It’s quite frankly astounding that an album released by Def Jam should be as obscure as “Jamboree,” but if this is your first time hearing of the Fast Life Yungstaz rest assured it’s mine too. I tried to find out who the hell they were without much success until I hit an entry stating their album sold 3,800 units the first week and eventually peaked at 14,000 total. That still doesn’t tell me who they are, but it tells me they were a flop by 2009 standards or by today’s standards. Maybe the video for their one and only single “Swag Surfin'” will be more helpful.
This opened up a rabbit hole I fell down until I landed on the fact this song was briefly an unofficial anthem of the Atlanta Hawks. It appears that regional success was enough for Def Jam to sign them, but once that song’s popularity had peaked, they fulfilled their contractual obligation by releasing “Jamboree” while doing nothing whatsoever to promote it. I’m sure if “Swag Surfin'” had become a national dance fad the way Soulja Boy’s “Crank Dat” had, Def Jam would have put their full weight behind finding a follow up hit, but the group themselves seemed to be trying and failing to find it. Songs like “Party Time” leave them uncomfortably between the crunk of Atlanta and the college “Party Rockin'” sound of LMFAO. I don’t think I needed rappers to call themselves “gnarly” or say “cowabunga” with the sincerity F.L.Y. does. As a parody of party rap it would work, but these Yungstaz actually meant it.
Listening to “Jamboree” feels unintentionally transitional. Around this time the ATL scene would give birth to a whole new generation of artists like Future, Migos, Young Thug and Playboi Carti who would reinvent the sound and style of Georgia for the next decade.
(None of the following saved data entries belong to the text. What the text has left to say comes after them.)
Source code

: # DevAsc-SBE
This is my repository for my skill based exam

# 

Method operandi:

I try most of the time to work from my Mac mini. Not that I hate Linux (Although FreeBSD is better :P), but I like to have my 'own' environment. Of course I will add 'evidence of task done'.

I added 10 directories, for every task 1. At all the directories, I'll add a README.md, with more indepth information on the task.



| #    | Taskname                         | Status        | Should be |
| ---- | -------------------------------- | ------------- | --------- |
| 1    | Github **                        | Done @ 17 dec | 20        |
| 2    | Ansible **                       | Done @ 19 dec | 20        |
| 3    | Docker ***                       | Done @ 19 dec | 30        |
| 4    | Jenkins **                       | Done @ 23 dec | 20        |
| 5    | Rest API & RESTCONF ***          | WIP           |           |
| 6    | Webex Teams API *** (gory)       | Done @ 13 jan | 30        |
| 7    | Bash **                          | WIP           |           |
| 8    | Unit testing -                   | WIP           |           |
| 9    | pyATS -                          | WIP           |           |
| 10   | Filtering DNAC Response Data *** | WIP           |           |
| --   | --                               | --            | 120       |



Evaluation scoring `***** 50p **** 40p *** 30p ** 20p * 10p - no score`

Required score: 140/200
The sound of K.E. on the Track songs like “Gotta Be” is like a time capsule — you open it up and you hear the sound that rappers like Jeezy and Boosie rode to mainstream success. The Yungstaz jumped on that train too late and instead of delivering something interesting ended up being a carbon copy of other Southern acts.
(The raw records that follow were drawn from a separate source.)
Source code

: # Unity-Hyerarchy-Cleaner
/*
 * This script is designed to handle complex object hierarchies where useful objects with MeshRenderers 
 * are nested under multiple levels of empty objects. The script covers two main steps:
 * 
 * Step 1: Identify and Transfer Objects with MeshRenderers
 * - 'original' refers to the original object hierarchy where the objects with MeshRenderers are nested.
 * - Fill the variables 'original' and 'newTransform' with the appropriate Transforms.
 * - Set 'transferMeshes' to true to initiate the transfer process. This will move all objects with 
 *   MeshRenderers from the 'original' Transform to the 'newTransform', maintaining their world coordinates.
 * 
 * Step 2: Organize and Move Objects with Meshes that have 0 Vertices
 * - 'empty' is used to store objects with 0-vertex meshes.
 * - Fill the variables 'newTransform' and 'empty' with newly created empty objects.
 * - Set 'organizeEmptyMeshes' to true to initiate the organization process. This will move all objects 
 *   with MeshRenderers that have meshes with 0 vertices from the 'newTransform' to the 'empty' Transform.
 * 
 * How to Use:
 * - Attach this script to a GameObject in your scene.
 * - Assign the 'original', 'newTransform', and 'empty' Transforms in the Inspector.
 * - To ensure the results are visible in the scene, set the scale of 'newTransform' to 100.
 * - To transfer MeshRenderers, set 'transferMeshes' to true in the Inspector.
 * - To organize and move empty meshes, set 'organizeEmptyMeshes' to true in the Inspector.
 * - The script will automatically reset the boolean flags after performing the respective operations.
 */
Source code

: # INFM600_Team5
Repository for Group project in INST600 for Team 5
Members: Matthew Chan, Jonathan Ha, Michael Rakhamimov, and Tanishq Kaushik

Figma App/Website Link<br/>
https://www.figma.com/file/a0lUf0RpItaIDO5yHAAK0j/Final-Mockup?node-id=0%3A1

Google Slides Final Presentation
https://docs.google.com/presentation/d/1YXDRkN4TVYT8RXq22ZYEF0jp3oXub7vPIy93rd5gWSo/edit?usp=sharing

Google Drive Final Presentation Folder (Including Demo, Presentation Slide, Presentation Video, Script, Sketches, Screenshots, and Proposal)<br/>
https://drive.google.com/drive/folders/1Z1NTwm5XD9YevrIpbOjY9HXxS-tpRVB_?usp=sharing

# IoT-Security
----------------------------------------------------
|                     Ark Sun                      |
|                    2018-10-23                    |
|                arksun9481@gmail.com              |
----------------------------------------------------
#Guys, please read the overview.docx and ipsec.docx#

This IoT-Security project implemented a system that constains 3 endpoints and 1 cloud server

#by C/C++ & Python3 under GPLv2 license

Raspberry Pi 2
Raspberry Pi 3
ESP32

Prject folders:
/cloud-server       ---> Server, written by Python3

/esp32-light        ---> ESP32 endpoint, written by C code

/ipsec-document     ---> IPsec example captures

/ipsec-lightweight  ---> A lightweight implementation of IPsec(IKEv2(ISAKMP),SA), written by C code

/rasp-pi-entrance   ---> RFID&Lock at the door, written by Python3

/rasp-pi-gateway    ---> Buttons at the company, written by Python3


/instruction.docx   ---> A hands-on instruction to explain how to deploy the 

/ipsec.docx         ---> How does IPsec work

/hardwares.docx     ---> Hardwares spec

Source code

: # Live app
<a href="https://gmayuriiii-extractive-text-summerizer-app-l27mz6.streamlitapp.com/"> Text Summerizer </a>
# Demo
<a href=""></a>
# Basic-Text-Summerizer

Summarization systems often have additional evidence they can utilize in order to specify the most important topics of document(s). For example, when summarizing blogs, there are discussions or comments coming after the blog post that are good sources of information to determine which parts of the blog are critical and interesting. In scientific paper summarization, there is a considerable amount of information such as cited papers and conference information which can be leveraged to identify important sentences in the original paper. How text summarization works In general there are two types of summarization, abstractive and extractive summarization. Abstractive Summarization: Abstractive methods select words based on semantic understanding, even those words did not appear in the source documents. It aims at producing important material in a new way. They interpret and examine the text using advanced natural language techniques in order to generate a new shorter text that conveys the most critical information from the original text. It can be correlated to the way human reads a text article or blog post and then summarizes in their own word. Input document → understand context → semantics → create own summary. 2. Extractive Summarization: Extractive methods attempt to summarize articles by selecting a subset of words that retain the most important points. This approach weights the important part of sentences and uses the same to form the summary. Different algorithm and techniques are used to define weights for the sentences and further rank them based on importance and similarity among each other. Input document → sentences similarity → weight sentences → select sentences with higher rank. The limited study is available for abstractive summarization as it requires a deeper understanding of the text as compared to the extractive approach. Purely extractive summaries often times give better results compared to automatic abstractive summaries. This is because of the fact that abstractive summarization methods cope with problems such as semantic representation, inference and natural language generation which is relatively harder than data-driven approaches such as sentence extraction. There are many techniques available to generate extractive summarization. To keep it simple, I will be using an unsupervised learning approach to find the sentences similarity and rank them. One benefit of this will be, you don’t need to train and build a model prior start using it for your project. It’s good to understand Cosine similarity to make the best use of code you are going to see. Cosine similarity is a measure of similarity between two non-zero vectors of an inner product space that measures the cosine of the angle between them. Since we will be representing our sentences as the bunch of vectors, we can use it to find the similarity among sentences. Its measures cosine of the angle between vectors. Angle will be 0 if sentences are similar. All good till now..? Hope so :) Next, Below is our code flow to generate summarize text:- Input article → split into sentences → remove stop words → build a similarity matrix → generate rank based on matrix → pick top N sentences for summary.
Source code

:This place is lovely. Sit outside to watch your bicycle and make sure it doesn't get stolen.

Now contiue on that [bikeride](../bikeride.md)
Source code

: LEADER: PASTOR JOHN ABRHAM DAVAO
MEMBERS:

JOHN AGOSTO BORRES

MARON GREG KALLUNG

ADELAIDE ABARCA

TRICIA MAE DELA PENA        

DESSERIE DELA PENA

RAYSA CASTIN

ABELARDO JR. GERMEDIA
No matter how hard they try to escape their fate, the producers behind this CD saddled them with one cliche after another. K.E. might as well confess he was trying to make another “Crank Dat” with “Prada Walkin'” because I refuse to believe anything else. Dre Day Beatz (what an irony — a producer whose name references a better producer) clearly wanted a Chamillionaire crossover song with “Better Days.” What can I say about “Across the Globe” featuring Sammie that Jim Jonsin’s beat doesn’t? It’s literally EVERY hit that Jim Jonsin ever had distilled into one track.
A stronger and more established rap group could have set out to create their own identity, choosing their own sound, style and producers. Instead these naive Yungstaz let Def Jam dictate the direction of their “Jamboree,” and the label that pushed them to go this way promptly set them adrift when it failed, not even giving them the courtesy of an oar to paddle back to shore. I feel bad for F.L.Y. but I also feel bad for the 14,000 people who actually bought this album hoping “Swag Surfin'” hinted at greater things to come. It did not.